To start using your cluster, you need to run (as a regular user):
mkdir -p $HOME/.kube
sudo cp -i /etc/kubernetes/admin.conf $HOME/.kube/config
sudo chown $(id -u):$(id -g) $HOME/.kube/config
You should now deploy a pod network to the cluster.

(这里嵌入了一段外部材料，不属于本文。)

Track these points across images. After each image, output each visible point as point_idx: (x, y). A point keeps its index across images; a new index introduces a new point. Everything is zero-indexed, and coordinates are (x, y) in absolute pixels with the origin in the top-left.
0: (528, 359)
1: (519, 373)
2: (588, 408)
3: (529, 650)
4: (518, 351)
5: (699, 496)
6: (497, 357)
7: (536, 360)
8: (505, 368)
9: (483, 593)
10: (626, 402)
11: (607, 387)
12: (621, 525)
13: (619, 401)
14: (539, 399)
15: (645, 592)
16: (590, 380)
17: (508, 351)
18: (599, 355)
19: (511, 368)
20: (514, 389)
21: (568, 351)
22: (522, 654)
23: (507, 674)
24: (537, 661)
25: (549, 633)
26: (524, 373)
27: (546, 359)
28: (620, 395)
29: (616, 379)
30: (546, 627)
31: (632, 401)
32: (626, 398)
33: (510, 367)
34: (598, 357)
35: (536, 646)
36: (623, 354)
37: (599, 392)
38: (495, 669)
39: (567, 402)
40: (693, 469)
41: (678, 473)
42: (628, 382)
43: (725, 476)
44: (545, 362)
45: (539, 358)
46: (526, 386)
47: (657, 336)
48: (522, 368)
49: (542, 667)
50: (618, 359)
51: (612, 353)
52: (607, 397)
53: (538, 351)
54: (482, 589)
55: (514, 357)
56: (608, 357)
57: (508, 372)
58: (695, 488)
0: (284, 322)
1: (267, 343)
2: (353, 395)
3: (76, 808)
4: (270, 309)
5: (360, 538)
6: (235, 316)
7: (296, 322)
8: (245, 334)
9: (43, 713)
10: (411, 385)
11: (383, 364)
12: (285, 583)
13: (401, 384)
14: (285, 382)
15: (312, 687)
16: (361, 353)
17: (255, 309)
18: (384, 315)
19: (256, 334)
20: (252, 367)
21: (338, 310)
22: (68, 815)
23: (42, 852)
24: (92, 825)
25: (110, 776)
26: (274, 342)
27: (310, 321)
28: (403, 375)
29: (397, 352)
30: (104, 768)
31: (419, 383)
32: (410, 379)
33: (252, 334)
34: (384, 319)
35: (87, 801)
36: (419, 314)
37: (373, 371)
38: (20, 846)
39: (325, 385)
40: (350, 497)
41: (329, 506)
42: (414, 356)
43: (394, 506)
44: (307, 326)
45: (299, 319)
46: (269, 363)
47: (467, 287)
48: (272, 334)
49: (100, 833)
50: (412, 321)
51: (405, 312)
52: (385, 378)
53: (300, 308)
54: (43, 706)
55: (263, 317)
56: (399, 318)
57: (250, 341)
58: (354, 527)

Run "kubectl apply -f [podnetwork].yaml" with one of the options listed at:
http://kubernetes.io/docs/admin/addons/
You can now join any number of machines by running the following on each node
as root:
#没有问题的情况下会返回如下参数(一定要记好)
kubeadm join 192.168.10.13:6443 --token wdmykh.u84g6ijzu4n99qez \
--discovery-token-ca-cert-hash sha256:868b5d27c078ddd3ce98bf67bbad4d8568d3cb134763b732e7ad4b47eda196b2
#遇到报错问题处理
1、[ERROR FileContent--proc-sys-net-bridge-bridge-nf-call-iptables]: /proc/sys/net/bridge/bridge-nf-call-iptables contents are not set to 1
解决办法:echo "1" > /proc/sys/net/bridge/bridge-nf-call-iptables
2、[ERROR Swap]: running with swap on is not supported. Please disable swap
解决办法:关闭swap分区 swapoff -a
vim /etc/fstab #注释下面一行
#/dev/mapper/rhel-swap swap swap defaults 0 0
3、[ERROR DirAvailable--var-lib-etcd]: /var/lib/etcd is not empty
解决办法:直接删除/var/lib/etcd文件夹 rm -rf /var/lib/etcd
4、报错内容:error execution phase preflight: [preflight] Some fatal errors occurred:
[ERROR Port-6443]: Port 6443 is in use
[ERROR Port-10251]: Port 10251 is in use
[ERROR Port-10252]: Port 10252 is in use
[ERROR FileAvailable--etc-kubernetes-manifests-kube-apiserver.yaml]: /etc/kubernetes/manifests/kube-apiserver.yaml already exists
[ERROR FileAvailable--etc-kubernetes-manifests-kube-controller-manager.yaml]: /etc/kubernetes/manifests/kube-controller-manager.yaml already exists
[ERROR FileAvailable--etc-kubernetes-manifests-kube-scheduler.yaml]: /etc/kubernetes/manifests/kube-scheduler.yaml already exists
[ERROR FileAvailable--etc-kubernetes-manifests-etcd.yaml]: /etc/kubernetes/manifests/etcd.yaml already exists
[ERROR Port-10250]: Port 10250 is in use
[preflight] If you know what you are doing, you can make a check non-fatal with `--ignore-preflight-errors=...`
解决办法:安装提示忽略掉加上参数 --ignore-preflight-errors=all
5、This error is likely caused by:
- The kubelet is not running
- The kubelet is unhealthy due to a misconfiguration of the node in some way (required cgroups disabled)
解决办法:暂无
这个一定要记住,添加节点需要
# 配置kubectl工具
mkdir -p /root/.kube
cp /etc/kubernetes/admin.conf /root/.kube/config #如果是其他用户也要拷贝到对应的用户目录下然后赋权
kubectl get nodes
kubectl get cs
#部署flannel网络
kubectl apply -f https://raw.githubusercontent.com/coreos/flannel/a70459be0084506e4ec919aa1c114638878db11b/Documentation/kube-flannel.yml
#或者这样操作
docker pull quay.io/coreos/flannel:v0.8.0-amd64
kubectl apply -f https://raw.githubusercontent.com/coreos/flannel/v0.8.0/Documentation/kube-flannel.yml
kubectl apply -f https://raw.githubusercontent.com/coreos/flannel/v0.8.0/Documentation/kube-flannel-rbac.yml
5.添加node节点
#在node节点的机器上执行操作
kubeadm join 192.168.10.13:6443 --token wdmykh.u84g6ijzu4n99qez --discovery-token-ca-cert-hash sha256:868b5d27c078ddd3ce98bf67bbad4d8568d3cb134763b732e7ad4b47eda196b2
#提示如下
[kubeadm] WARNING: kubeadm is in beta, please do not use it for production clusters.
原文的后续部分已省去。